What this task involves ▸
Up to and including the line containing "38: (373, 119, 2.14)", set down each line of the entries below exactly, starting from the first, and leave out the rest.

Source data ▸
= Beginning of Section =

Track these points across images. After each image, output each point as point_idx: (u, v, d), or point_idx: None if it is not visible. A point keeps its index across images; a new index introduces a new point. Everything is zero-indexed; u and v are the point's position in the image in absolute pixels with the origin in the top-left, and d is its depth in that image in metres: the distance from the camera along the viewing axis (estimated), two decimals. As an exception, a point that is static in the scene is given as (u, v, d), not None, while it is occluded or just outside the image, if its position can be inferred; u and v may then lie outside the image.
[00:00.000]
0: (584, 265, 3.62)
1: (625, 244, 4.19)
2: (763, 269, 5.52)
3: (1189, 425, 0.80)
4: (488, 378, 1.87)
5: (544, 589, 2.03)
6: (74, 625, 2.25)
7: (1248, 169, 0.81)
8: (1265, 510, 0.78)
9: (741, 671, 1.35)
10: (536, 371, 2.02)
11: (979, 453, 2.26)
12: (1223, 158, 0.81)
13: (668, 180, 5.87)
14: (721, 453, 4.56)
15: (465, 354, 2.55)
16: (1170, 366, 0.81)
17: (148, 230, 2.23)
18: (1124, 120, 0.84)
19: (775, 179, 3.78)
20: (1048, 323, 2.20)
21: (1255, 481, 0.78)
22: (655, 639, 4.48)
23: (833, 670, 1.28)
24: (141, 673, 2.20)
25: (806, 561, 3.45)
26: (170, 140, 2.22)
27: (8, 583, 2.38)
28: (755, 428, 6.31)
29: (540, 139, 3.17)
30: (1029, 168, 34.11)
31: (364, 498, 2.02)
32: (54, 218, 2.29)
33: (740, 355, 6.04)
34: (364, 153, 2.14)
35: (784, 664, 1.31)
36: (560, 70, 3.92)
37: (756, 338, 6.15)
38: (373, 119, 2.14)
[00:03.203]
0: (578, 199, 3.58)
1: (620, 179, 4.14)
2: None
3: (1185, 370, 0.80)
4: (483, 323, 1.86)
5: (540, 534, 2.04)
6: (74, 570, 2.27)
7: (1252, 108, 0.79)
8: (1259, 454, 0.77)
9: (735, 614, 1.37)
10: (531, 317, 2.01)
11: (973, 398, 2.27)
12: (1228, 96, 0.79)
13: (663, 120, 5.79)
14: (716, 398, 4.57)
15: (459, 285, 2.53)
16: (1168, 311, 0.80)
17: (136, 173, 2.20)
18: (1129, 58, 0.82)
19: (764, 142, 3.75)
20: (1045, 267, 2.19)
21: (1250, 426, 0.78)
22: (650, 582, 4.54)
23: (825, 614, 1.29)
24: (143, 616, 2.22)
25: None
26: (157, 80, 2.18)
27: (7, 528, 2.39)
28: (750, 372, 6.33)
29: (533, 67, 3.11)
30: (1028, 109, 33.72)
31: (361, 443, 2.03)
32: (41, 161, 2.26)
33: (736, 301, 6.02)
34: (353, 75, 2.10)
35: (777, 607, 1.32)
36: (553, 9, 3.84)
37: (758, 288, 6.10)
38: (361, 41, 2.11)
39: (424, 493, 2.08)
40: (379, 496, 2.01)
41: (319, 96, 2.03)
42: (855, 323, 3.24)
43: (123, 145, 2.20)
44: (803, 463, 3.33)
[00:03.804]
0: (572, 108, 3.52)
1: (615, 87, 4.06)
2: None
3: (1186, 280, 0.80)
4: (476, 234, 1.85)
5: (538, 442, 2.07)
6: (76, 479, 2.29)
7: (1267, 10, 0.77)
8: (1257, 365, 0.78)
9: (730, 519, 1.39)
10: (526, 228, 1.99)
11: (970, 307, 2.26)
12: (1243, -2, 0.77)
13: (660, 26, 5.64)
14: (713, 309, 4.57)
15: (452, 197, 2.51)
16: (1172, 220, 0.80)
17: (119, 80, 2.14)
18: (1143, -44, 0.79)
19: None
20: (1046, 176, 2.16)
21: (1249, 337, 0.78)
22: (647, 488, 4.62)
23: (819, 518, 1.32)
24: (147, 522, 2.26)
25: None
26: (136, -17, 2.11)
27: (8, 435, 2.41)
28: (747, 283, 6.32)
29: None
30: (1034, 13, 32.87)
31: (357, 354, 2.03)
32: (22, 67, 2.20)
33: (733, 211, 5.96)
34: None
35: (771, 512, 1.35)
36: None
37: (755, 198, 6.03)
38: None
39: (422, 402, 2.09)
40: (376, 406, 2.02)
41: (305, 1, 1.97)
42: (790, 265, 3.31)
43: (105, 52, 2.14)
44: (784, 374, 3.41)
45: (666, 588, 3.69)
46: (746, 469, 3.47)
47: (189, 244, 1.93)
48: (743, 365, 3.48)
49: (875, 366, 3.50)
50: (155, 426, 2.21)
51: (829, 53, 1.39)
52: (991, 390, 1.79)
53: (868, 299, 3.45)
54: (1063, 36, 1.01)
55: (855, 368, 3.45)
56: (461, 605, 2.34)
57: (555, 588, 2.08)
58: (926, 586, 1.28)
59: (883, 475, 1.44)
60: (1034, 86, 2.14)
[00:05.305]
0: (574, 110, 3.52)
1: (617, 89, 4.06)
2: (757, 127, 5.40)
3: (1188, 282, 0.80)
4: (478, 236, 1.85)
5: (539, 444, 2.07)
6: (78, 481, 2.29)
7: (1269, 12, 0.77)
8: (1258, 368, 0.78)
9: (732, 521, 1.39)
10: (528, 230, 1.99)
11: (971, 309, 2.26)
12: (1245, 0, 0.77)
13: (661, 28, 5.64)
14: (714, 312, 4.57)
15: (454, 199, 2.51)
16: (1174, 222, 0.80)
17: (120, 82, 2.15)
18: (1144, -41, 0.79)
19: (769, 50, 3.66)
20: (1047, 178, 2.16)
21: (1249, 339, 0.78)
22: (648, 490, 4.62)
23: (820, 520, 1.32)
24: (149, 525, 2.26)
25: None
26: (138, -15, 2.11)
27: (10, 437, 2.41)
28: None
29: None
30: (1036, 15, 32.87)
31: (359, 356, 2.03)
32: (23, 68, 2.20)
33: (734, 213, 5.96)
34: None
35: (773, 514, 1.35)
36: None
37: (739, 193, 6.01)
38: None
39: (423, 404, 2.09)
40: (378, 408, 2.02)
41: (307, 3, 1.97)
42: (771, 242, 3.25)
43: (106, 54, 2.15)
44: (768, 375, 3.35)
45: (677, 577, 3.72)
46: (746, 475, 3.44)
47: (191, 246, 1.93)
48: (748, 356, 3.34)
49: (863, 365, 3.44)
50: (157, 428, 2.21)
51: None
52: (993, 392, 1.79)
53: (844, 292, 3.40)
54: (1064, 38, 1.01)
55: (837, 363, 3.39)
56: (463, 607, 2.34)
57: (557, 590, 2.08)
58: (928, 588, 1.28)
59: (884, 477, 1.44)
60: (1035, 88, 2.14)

= End of Section =

Exercise solution ▸
Track these points across images. After each image, output each point as point_idx: (u, v, d), or point_idx: None if it is not visible. A point keeps its index across images; a new index introduces a new point. Everything is zero-indexed; u and v are the point's position in the image in absolute pixels with the origin in the top-left, and d is its depth in that image in metres: the distance from the camera along the viewing axis (estimated), two decimals. As an exception, a point that is static in the scene is given as (u, v, d), not None, while it is occluded or just outside the image, if its position can be inferred; u and v may then lie outside the image.
[00:00.000]
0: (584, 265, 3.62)
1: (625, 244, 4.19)
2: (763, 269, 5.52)
3: (1189, 425, 0.80)
4: (488, 378, 1.87)
5: (544, 589, 2.03)
6: (74, 625, 2.25)
7: (1248, 169, 0.81)
8: (1265, 510, 0.78)
9: (741, 671, 1.35)
10: (536, 371, 2.02)
11: (979, 453, 2.26)
12: (1223, 158, 0.81)
13: (668, 180, 5.87)
14: (721, 453, 4.56)
15: (465, 354, 2.55)
16: (1170, 366, 0.81)
17: (148, 230, 2.23)
18: (1124, 120, 0.84)
19: (775, 179, 3.78)
20: (1048, 323, 2.20)
21: (1255, 481, 0.78)
22: (655, 639, 4.48)
23: (833, 670, 1.28)
24: (141, 673, 2.20)
25: (806, 561, 3.45)
26: (170, 140, 2.22)
27: (8, 583, 2.38)
28: (755, 428, 6.31)
29: (540, 139, 3.17)
30: (1029, 168, 34.11)
31: (364, 498, 2.02)
32: (54, 218, 2.29)
33: (740, 355, 6.04)
34: (364, 153, 2.14)
35: (784, 664, 1.31)
36: (560, 70, 3.92)
37: (756, 338, 6.15)
38: (373, 119, 2.14)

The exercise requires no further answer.